• _Activity_:
From the data below, retype exactly the lines starting with the one that contains "events, and influences the protagonist is" and ending with the one that contains "If you're aiming to develop standalone novels", both included.

• _Material provided_:

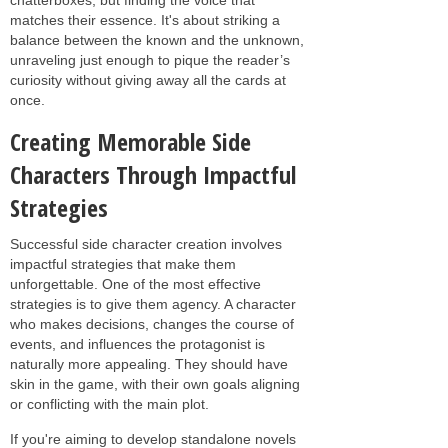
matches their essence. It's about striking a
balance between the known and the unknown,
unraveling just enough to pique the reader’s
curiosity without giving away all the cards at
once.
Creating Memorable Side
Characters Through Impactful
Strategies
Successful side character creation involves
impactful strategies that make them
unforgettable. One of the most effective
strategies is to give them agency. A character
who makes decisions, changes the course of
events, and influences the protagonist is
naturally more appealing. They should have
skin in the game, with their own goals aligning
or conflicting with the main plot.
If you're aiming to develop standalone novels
--
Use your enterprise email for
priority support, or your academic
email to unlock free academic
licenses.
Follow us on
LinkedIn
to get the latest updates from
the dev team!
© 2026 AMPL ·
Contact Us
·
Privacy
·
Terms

• _Exercise result_:
events, and influences the protagonist is
naturally more appealing. They should have
skin in the game, with their own goals aligning
or conflicting with the main plot.
If you're aiming to develop standalone novels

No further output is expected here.